With so many young people leaving Mexico, its developing an increasingly dependant population as the majority of people left are the elderly who can not work. Furthermore, the lack of young fertile couples is reducing the birth rate in Mexico, further increasing the dependency ratio as there is no workforce to pay taxes to support the elderly.
The majority of migrants leaving Mexico are males leaving a population with a high number of females. This is problematic as they are unable to find partners, get married and, in a mostly catholic country, have children (out of wedlock). This is, as mentioned above, reducing the birth rate and increasing the dependency ratio.
Mexican migrants often take low paying, menial jobs, which, while low paying, offer higher wages than what they’d earn in Mexico. This was, at first, advantageous, as many Americans did not want these low paying jobs but companies needed people to fill these jobs. Now, as unemployment rises in America, Americans want these menial jobs but many migrants already have taken the jobs. This can lead to increased social tension as Americans believe that their jobs are being taken.
Migrants work at incredibly low wages.

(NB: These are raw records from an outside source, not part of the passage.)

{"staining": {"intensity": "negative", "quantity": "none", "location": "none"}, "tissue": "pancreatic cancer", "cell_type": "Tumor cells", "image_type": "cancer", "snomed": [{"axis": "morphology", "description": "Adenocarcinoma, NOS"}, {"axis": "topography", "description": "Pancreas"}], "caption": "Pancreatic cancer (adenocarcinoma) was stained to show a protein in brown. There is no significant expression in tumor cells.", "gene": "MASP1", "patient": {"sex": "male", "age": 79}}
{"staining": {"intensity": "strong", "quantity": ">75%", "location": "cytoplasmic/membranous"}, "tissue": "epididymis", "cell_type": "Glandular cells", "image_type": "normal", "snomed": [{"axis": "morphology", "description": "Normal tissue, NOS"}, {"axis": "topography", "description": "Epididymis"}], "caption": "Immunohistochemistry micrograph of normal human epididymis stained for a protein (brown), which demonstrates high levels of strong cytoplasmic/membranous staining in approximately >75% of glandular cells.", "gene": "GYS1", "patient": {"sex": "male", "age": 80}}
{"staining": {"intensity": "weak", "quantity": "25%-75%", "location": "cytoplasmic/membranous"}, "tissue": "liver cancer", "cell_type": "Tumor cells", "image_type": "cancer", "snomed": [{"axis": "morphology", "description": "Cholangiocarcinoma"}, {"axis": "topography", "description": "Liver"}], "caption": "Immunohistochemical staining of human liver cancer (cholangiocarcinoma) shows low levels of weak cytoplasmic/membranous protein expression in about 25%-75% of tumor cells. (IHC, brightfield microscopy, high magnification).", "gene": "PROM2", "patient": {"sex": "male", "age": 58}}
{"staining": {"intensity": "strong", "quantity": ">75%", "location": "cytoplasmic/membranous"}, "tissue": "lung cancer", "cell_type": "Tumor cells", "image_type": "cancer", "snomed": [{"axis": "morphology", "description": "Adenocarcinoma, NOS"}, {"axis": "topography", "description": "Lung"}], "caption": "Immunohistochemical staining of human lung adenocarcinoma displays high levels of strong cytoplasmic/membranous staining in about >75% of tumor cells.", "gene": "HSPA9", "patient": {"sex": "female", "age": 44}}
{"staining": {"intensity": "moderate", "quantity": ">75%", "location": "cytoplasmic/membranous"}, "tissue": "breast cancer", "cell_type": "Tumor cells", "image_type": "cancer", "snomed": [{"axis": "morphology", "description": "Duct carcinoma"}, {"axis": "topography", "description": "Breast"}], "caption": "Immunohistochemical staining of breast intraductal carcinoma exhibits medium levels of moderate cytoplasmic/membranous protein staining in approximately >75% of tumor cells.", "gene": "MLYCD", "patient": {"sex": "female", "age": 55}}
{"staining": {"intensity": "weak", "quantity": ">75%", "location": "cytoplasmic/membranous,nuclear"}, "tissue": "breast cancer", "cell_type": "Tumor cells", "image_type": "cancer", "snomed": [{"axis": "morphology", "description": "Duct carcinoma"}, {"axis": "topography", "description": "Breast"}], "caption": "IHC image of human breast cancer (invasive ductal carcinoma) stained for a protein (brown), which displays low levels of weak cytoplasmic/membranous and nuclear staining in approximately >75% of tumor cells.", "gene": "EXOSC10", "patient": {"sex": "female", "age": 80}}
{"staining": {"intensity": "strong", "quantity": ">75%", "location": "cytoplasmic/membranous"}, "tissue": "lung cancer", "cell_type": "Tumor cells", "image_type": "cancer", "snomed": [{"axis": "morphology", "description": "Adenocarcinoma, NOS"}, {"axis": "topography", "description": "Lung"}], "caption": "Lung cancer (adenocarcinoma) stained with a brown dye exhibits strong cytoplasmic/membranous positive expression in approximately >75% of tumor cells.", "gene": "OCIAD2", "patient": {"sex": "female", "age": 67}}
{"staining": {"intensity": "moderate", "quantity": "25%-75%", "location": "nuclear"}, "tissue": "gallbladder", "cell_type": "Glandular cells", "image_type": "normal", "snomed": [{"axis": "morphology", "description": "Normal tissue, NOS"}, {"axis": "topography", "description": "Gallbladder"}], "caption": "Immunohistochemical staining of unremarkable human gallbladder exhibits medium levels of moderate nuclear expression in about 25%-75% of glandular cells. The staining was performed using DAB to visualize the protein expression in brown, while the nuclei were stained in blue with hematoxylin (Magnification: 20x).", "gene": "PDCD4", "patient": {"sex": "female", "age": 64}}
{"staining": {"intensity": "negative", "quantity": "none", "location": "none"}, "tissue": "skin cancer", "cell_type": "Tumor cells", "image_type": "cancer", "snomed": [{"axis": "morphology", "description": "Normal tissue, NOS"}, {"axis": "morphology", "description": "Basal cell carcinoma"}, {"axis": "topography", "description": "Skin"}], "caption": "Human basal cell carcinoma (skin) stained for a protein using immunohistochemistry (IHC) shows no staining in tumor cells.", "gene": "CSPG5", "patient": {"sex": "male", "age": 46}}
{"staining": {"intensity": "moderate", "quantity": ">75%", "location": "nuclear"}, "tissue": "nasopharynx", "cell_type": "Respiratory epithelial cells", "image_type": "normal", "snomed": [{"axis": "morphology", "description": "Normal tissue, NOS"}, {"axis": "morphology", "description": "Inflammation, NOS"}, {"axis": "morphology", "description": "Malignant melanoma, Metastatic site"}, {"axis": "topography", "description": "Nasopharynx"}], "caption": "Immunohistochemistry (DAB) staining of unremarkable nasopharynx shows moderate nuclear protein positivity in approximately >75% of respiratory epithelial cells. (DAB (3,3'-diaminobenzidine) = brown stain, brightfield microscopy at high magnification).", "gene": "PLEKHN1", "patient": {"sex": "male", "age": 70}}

Americans who are desperate for work are now often expected to work at these incredibly low wages too, which they can’t afford to do, leading to increased poverty in America. Many companies are now also replacing American labour with cheaper migrant labour, also increasing unemployment rates are people are forced out of their jobs.
While legal Mexican migrants are working & paying taxes, they often send money they earn back to their families in Mexico, rather than spending it in America, which can effect the country’s economy as there is less money being spent on products which are taxed in America. Conversely, the increased amount of money being sent back to Mexico is helping its economy greatly as people now have money to spend on goods and services.
As people move out of Mexico, pressure on land, social services and jobs is being relieved. Unemployment will fall and health services will no longer be over capacity as the population is reduced. The problem, however, arises when the young and skilled workforce leaves, resulting in a shortage of potential workers to fill these newly freed jobs and to work in these social services. A shortage of medically trained people, for example, could counteract the relieved health system.
Mexico’s population is very dependent on food grown in Mexico. Unfortunately, the majority of migrants come from rural areas, leaving a shortage of farmers and therefore the potential for food shortages in Mexico as the economically active people from rural areas leave.